France urged to accept joint police patrols to tackle migrant crisis

The Prime Minister is urging France to agree to joint police patrols along the French Channel coast in the wake of the deaths of 27 people – including five women and a young girl – after a boat carrying migrants to the UK capsized on Wednesday (November 24).

Nov 25, 2021
By Tony Thompson
Migrants crossing the English Channel earlier this year. (Pic: Sky News)

Boris Johnson spoke to his French counterpart Emmanuel Macron and renewed a previous offer to send UK police and Border Force officers to mount coordinated patrols with France. Mr Macron has resisted the suggestion before, though, citing concerns about national sovereignty.

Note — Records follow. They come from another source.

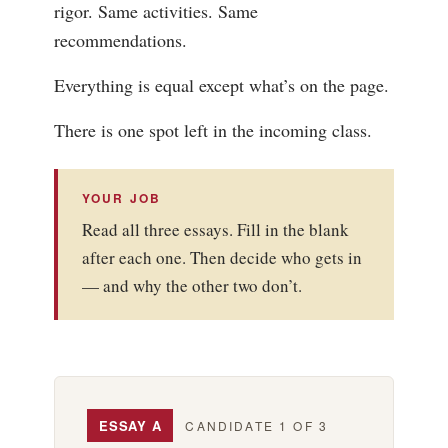
rigor. Same activities. Same
recommendations.
Everything is equal except what’s on the page.
There is one spot left in the incoming class.
YOUR JOB
Read all three essays. Fill in the blank
after each one. Then decide who gets in
— and why the other two don’t.
ESSAY A
CANDIDATE 1 OF 3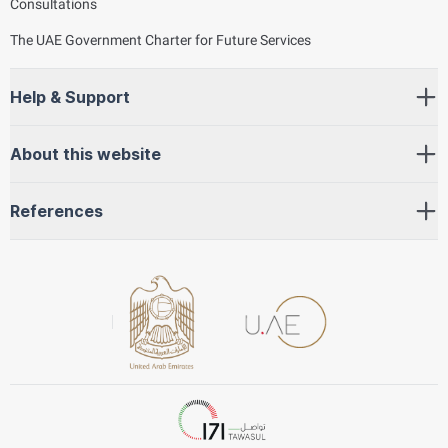
Consultations
The UAE Government Charter for Future Services
Help & Support
About this website
References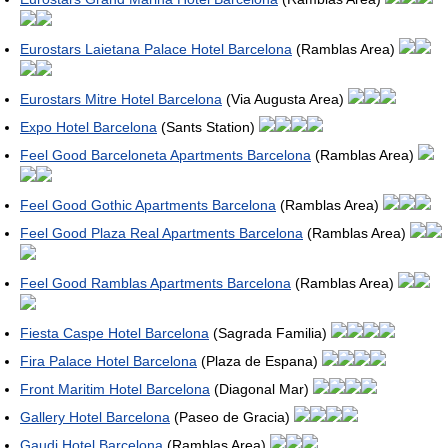
Eurostars Laietana Palace Hotel Barcelona
(Ramblas Area)
Eurostars Mitre Hotel Barcelona
(Via Augusta Area)
Expo Hotel Barcelona
(Sants Station)
Feel Good Barceloneta Apartments Barcelona
(Ramblas Area)
Feel Good Gothic Apartments Barcelona
(Ramblas Area)
Feel Good Plaza Real Apartments Barcelona
(Ramblas Area)
Feel Good Ramblas Apartments Barcelona
(Ramblas Area)
Fiesta Caspe Hotel Barcelona
(Sagrada Familia)
Fira Palace Hotel Barcelona
(Plaza de Espana)
Front Maritim Hotel Barcelona
(Diagonal Mar)
Gallery Hotel Barcelona
(Paseo de Gracia)
Gaudi Hotel Barcelona
(Ramblas Area)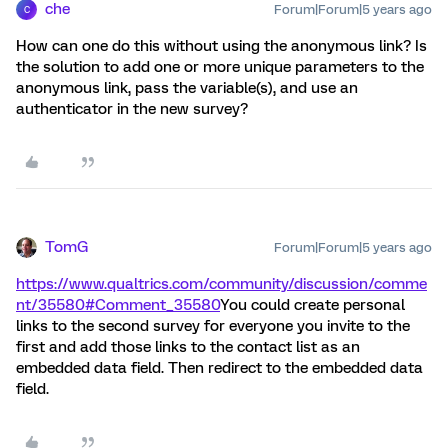
che
Forum|Forum|5 years ago
C
How can one do this without using the anonymous link? Is
the solution to add one or more unique parameters to the
anonymous link, pass the variable(s), and use an
authenticator in the new survey?
TomG
Forum|Forum|5 years ago
https://www.qualtrics.com/community/discussion/comme
nt/35580#Comment_35580
You could create personal
links to the second survey for everyone you invite to the
first and add those links to the contact list as an
embedded data field. Then redirect to the embedded data
field.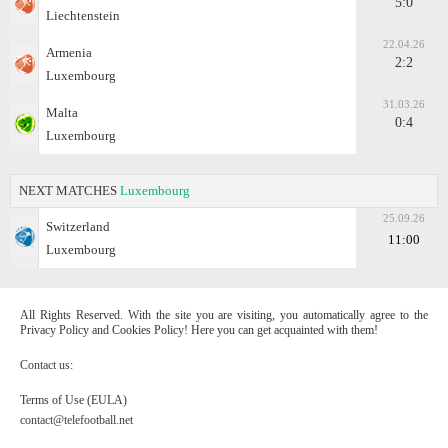
5:0
Liechtenstein
22.04.26
Armenia
2:2
Luxembourg
31.03.26
Malta
0:4
Luxembourg
NEXT MATCHES
Luxembourg
25.09.26
Switzerland
11:00
Luxembourg
All Rights Reserved. With the site you are visiting, you automatically agree to the
Privacy Policy and Cookies Policy! Here you can get acquainted with them!
Contact us:
Terms of Use (EULA)
contact@telefootball.net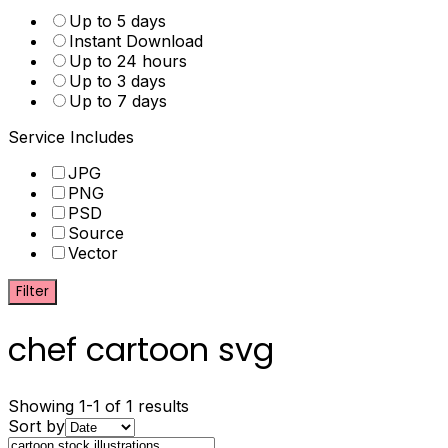
Up to 5 days
Instant Download
Up to 24 hours
Up to 3 days
Up to 7 days
Service Includes
JPG
PNG
PSD
Source
Vector
Filter
chef cartoon svg
Showing 1-1 of 1 results
Sort by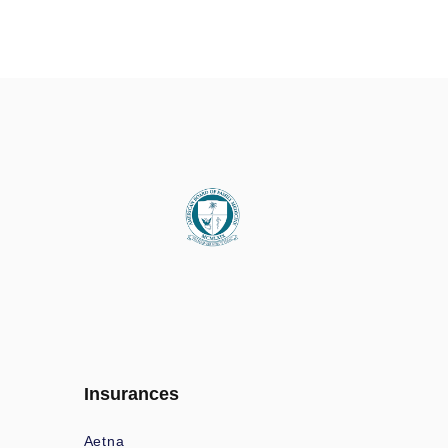
Insurances
Aetna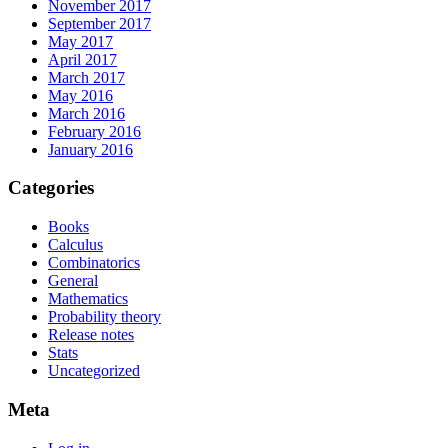
November 2017
September 2017
May 2017
April 2017
March 2017
May 2016
March 2016
February 2016
January 2016
Categories
Books
Calculus
Combinatorics
General
Mathematics
Probability theory
Release notes
Stats
Uncategorized
Meta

The incident is the worst of its kind since the Channel migrant crisis began and immigration compliance minister Tom Pursglove said it showed the two countries needed to deepen their cooperation in dealing with the issue.

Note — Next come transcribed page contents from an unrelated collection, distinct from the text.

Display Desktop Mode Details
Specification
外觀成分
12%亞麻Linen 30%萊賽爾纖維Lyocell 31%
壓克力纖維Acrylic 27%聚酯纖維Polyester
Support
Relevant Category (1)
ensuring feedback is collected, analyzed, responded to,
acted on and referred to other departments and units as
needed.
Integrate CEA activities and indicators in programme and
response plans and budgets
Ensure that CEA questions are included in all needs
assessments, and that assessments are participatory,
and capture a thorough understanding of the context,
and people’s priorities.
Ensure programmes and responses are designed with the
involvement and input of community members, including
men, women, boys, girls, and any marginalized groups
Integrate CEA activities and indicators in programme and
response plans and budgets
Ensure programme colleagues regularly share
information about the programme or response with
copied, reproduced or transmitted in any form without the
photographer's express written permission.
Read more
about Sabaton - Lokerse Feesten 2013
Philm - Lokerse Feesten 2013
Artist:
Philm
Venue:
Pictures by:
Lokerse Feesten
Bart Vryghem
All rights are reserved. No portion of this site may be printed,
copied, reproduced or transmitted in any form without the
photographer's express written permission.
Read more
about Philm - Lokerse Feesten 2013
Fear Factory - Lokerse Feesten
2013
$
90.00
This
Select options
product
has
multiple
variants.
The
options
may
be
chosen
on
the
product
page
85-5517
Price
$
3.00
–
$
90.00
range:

“The Prime Minister and President Macron have had exactly that discussion. That is something that I am very keen to see happen,” he told BBC2’s Newsnight.

“It is the case that in the past we have offered to host and to help with joint patrols. I think that could be invaluable in helping to address this issue. I really do hope that the French will reconsider that offer.”

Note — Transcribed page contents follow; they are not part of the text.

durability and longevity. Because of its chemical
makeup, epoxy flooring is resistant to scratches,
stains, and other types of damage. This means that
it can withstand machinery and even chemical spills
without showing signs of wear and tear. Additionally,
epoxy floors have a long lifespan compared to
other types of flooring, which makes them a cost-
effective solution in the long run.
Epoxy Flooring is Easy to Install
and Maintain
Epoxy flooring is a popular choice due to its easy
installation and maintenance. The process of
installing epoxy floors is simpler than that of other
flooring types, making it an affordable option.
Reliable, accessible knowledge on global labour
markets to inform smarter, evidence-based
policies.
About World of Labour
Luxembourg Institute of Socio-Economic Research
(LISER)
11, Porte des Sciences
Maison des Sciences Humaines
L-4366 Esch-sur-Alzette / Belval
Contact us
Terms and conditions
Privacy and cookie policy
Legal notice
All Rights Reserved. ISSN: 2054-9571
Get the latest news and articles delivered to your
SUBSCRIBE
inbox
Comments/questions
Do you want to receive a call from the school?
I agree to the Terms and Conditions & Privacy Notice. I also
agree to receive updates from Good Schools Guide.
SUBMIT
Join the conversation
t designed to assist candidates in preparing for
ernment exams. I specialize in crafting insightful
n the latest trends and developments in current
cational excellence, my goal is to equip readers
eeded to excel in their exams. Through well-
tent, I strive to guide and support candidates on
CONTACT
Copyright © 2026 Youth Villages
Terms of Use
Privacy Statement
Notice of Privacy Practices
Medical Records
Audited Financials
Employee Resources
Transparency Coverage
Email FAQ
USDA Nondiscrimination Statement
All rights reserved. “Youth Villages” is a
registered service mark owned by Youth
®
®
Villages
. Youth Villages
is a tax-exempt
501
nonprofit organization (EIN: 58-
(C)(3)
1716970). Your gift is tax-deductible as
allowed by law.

Tonbridge and Malling MP Tom Tugendhat called for greater collaboration with countries across Europe. He tweeted: “The human tragedy in the Channel is a criminal opportunity being exploited by those who care nothing for lives of desperate people.

“We need to work together with partners as far away as Eastern Europe and the Mediterranean to end this cruelty.”

The Government said it had agreed to “keep all options on the table” in their efforts to break up the human trafficking gangs responsible for putting desperate people at risk in one of the world’s busiest sea lanes.

Home Secretary Priti Patel will also speak to her French counterpart about the issue.

Following a meeting of the Cobra emergencies committee, Mr Johnson said it was clear that French operations to stop the migrant boats leaving “haven’t been enough” despite £54 million of UK support, adding that the people traffickers were “literally getting away with murder”.

However, the mayor of Calais, Natacha Bouchart, said that it was the British who were to blame and called on on Mr Johnson to “face up to his responsibilities”.

“The British Government is to blame. I believe that Boris Johnson has, for the past year and a half, cynically chosen to blame France,” she said, according to French media reports.

French Interior Minister Gerald Darmanin said the loss of 27 lives was an “absolute tragedy” and said the smugglers are “criminals, people who exploit the misery of others and promise them ‘El Dorado in England’.

The French authorities have arrested five suspected people traffickers in connection with the incident while the regional prosecutor has opened an investigation into aggravated manslaughter.